Google なら gclid、Yahoo なら yclid といった名前でこうした ID を付与することが多く、Google や Yahoo の提供するスクリプトを埋め込んでいるサイトが多ければ多いほど、この ID が広く共有されることになる。

Link Decoration は Bounce Tracking と組み合わせて使われることも多い。

例えば、複数のトラッカーでたらい回しのようにリダイレクトを繰り返しながら、各トラッカーが 1st Party Cookie を元にそのユーザについて知っている属性情報を集約しながらクエリに追加していく。

最後に、その結果を集約した ID を JS で Cookie に保存すれば、トラッキングの精度を寄ってたかって高めることができるのだ。

瞬時にリダイレクトをたくさん繰り返すようなサービスは、こうしたことを裏で行っている場合が多い。

ITP では「JS (document.cookie) で保存された Cookie は 1st Party であっても短期間で消える」という変更を入れたことで、すでに塞がれている。

また、Decoration に使われるクエリの ID は既知のものが多いため、トラッカー判定されている ID は、送っていること自体がトラッカーの判定に使われたり、ブラウザによって削除されてしまうといった話もある。(このあたりは現状どうなのか把握していない)

制限の問題

しかし、この制限には重要な問題が 1 つある。それが認証連携だ。

Federation や SSO の実装は、外部の IDP に遷移し、そこの 1st Party Cookie で認証が確認できたら、Token をクエリに付与してリダイレクトで戻ってくるような実装がある。

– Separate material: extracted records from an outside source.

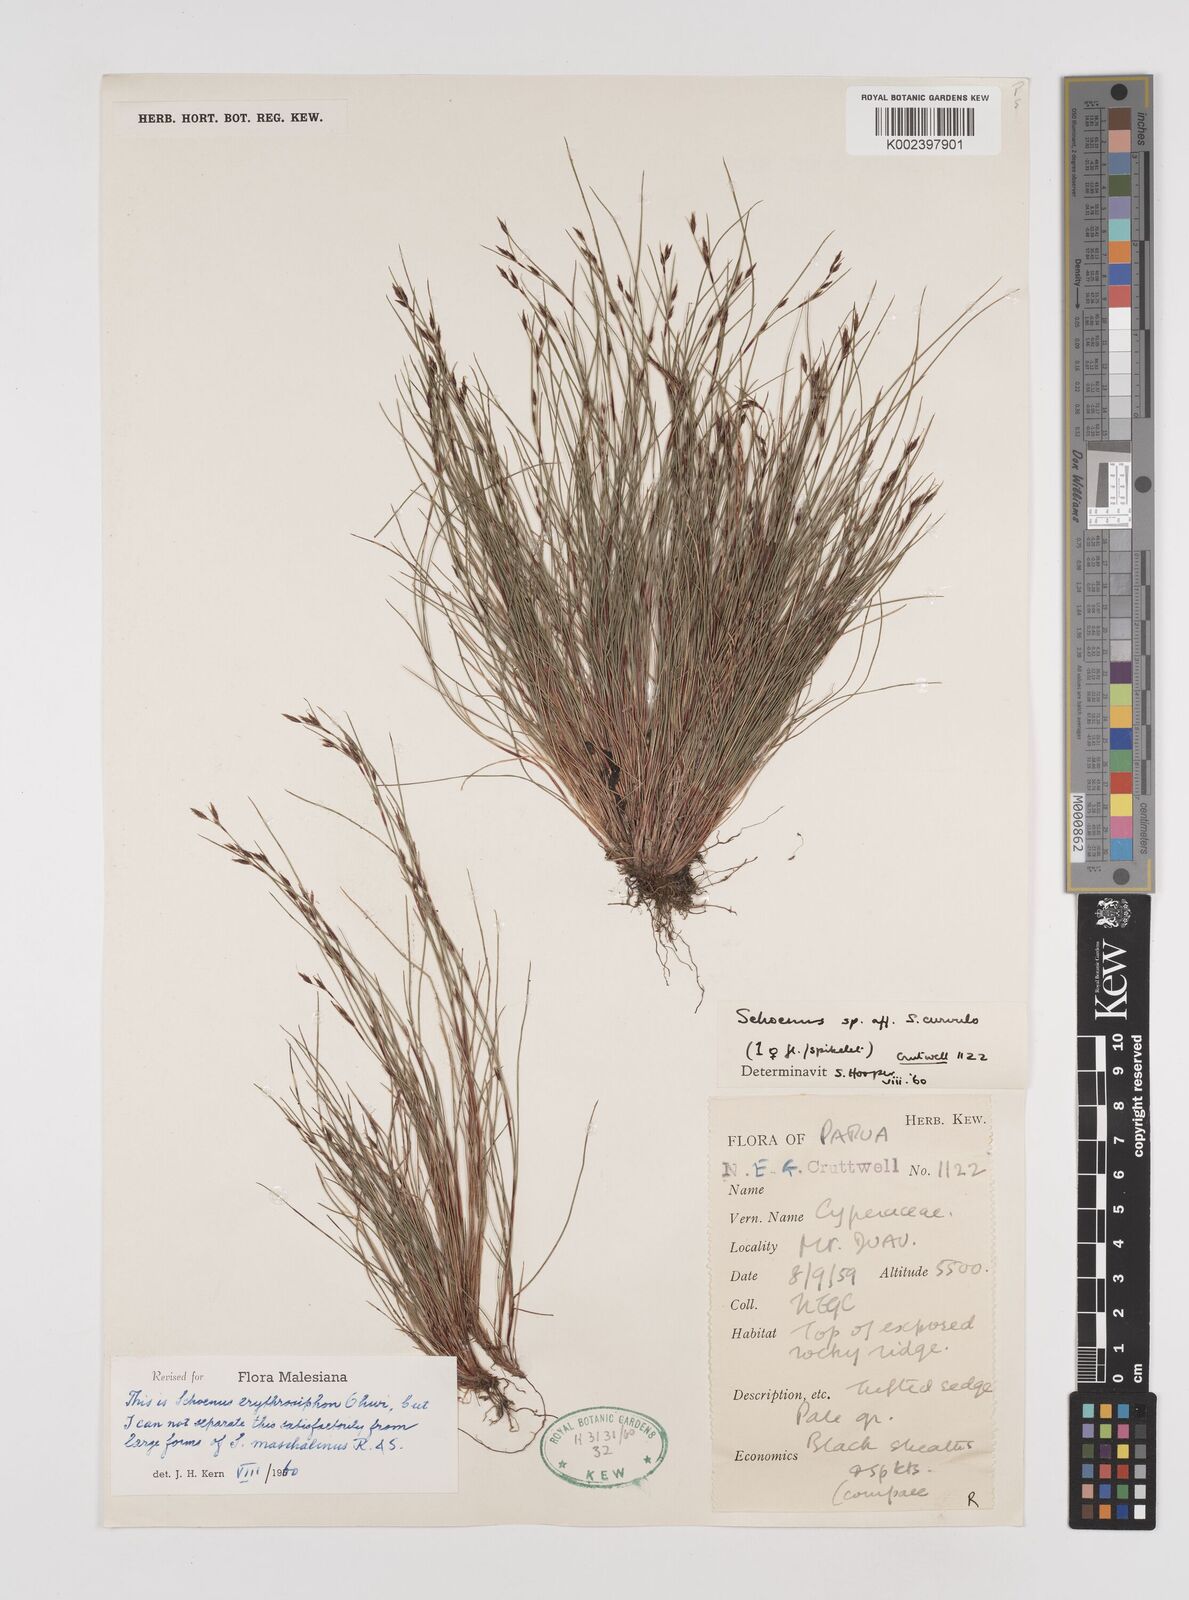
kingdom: Plantae
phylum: Tracheophyta
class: Liliopsida
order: Poales
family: Cyperaceae
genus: Schoenus
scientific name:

このケースは、Bounce Tracking + Link Decoration との見分けが難しく、巻き込まれて壊れることが懸念されている。

実際どのくらい壊れるのかは、ブラウザの課している制限によって変わるが、もし壊れていることがわかったら、気にすべき点は以下だ。

まず、IDP のページをリダイレクトで通り過ぎるのではなく、ユーザに表示する。そこに「このアカウントで続行する」といったボタンなどの UI を置いて、それをユーザにクリックさせることで IDP 上でジェスチャーを発生させるといった対応が考えられる。

次に、IDP -> RP への遷移でも、Token を JS ではなくサーバで受け取り、サーバからの Set-Cookie で認証情報を保存する(もしくは、Session に紐づける)といった実装にする。

そして、認証連携などのユースケースを持つドメインは、ドメイン自体がトラッカー判定されないように、同じドメインの他の部分でトラッキングをしていないかに注意しておくといいだろう。